U.S. District Judge Andrew Hanen. Photo: Esmer Olvera

In a case in which the state of New Jersey became an intervenor on behalf of the federal government earlier this year, a federal judge in Texas refused to issue an injunction against the Obama-era Deferred Action for Childhood Arrivals program, though he hinted he might ultimately rule against the program’s legality.

In declining to issue a preliminary injunction against DACA, U.S. District Judge Andrew Hanen of the Southern District of Texas on Aug. 31 said he believed the plaintiff states have shown a likelihood to succeed on their claims that DACA violated the Administrative Procedure Act. But he found the states brought the case after the government had granted deferred action to millions of people over several years.

“The plaintiff states have put forth what would otherwise be sufficient proof of irreparable damage and have shown that they have no other viable legal remedy. Nevertheless, the court finds that the plaintiff states cannot prevail on the legal element of irreparable harm due to their delay in pursuing the claims they now bring concerning DACA,” the 117-page opinion read.

The group of seven conservative states, led by Texas, sued to end DACA in May.

The next month, New Jersey was granted intervenor status, defending the interests of the federal government.

New Jersey Attorney General Gurbir Grewal said in a statement: “This is an important victory for Dreamers in New Jersey and across the country. The State of Texas and its allies were seeking to immediately strip Dreamers of their protections and expose them to risk of deportation. Today’s decision keeps DACA in place and heads off what would have been a catastrophic outcome. I am incredibly proud of New Jersey’s legal team for this victory and we will continue doing everything we can to push back against those who seek to remove Dreamers from this country.”
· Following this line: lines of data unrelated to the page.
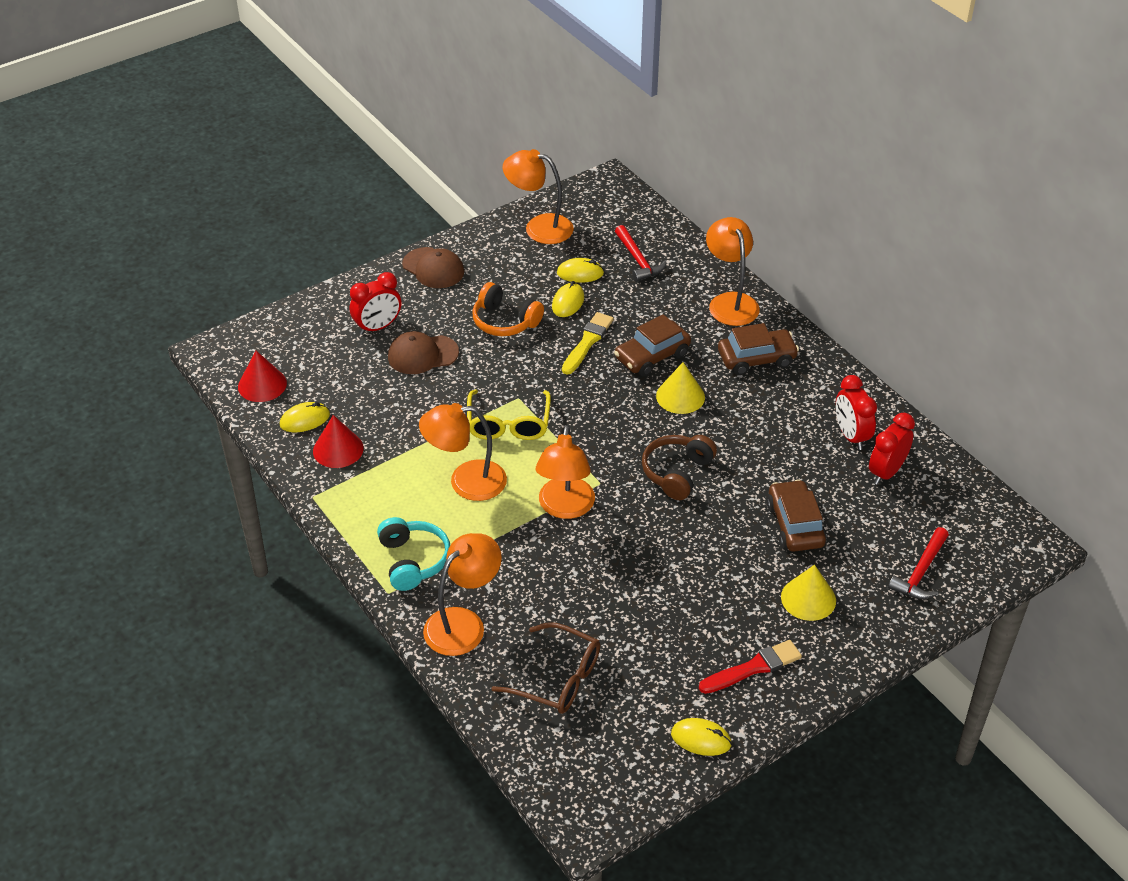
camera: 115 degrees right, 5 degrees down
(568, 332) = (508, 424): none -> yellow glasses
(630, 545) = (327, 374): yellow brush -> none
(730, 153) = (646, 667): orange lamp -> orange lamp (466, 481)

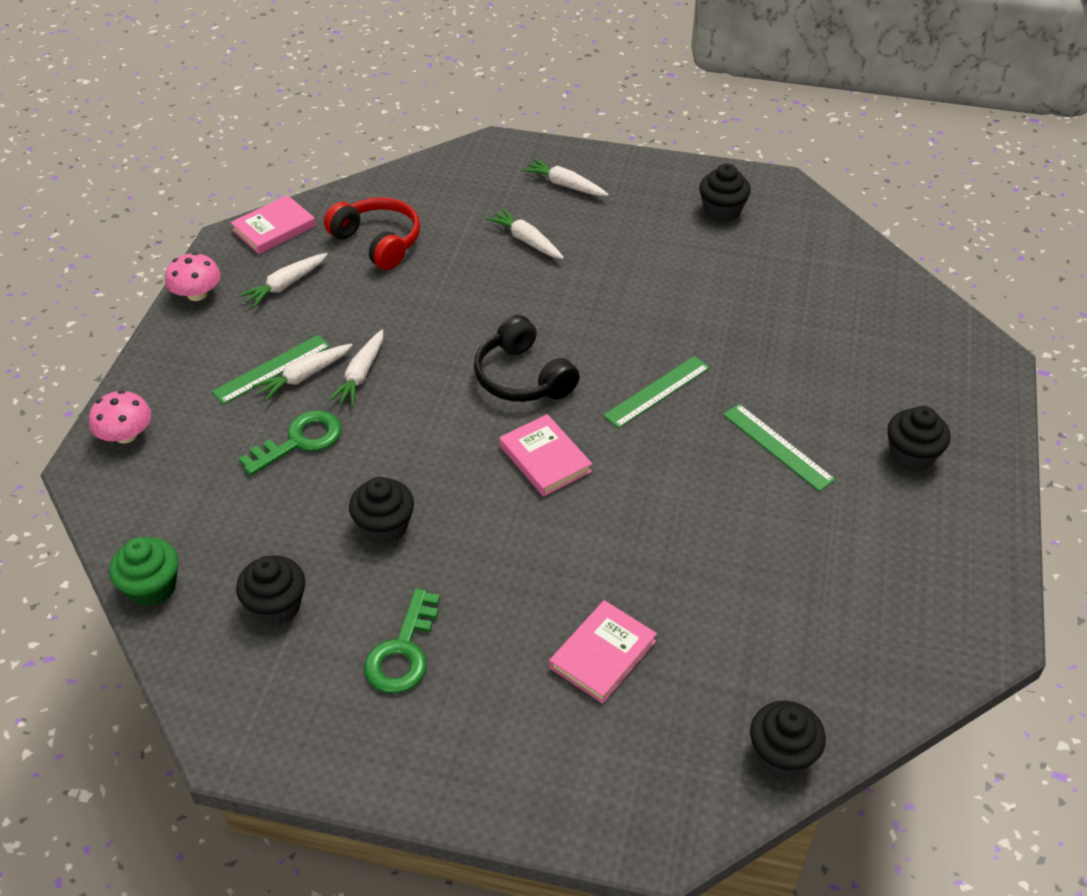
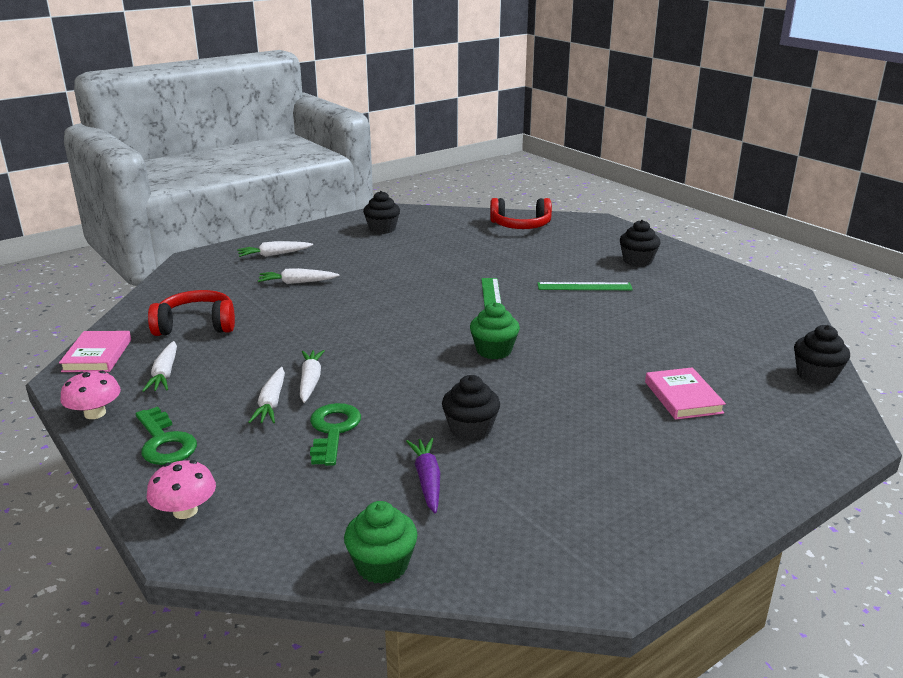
camera: 50 degrees left, 20 degrees down
(272, 369) = (239, 413): green ruler -> none
(276, 606) = (486, 507): black cupcake -> none
(282, 545) = (427, 480): none -> purple carrot
(361, 375) = (310, 381): white carrot -> white carrot turned 150 degrees counterclockwise
(403, 651) = (598, 469): green key -> green key (164, 442)
(523, 377) = (412, 330): black headphones -> none
(545, 459) = (494, 351): pink book -> green cupcake
(880, 304) = (520, 225): none -> red headphones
Texas Attorney General Ken Paxton appeared to welcome the ruling, seizing on the judge’s finding that DACA likely violated the Administrative Procedure Act. DACA was created by executive action in 2012.

“We’re now very confident that DACA will soon meet the same fate as the Obama-era Deferred Action for Parents of Americans program, which the courts blocked after I led another state coalition challenging its constitutionality,” Paxton said in a statement.

Hanen, a George W. Bush appointee, blocked the implementation of the Obama administration’s Deferred Action for Parents of Americans program, a sister program to DACA, in 2015. A three-judge panel for the U.S. Court of Appeals for the Fifth Circuit upheld his ruling, while the Supreme Court deadlocked in the case, leaving the lower court decision in place.

In his Aug. 31 opinion, Hanen criticized DACA, but stopped short of issuing an injunction. In 2015, he wrote, the injunction of DAPA, as well as an expanded version of DACA, “was warranted to stop the implementation.”

“Here, the egg has been scrambled,” Hanen wrote. “To try to put it back in the shell with only a preliminary injunction record, and perhaps at great risk to many, does not make sense nor serve the best interests of the country.”

“This court does not like the outcome of this case, but is constrained by its constitutionally limited role to the result that it has reached. Hopefully, the Congress and the president will finally get their job done,” his opinion read.

The judge, who also found that the states have made a “clear showing of irreparable injury,” also entered an order allowing them to file an interlocutory appeal.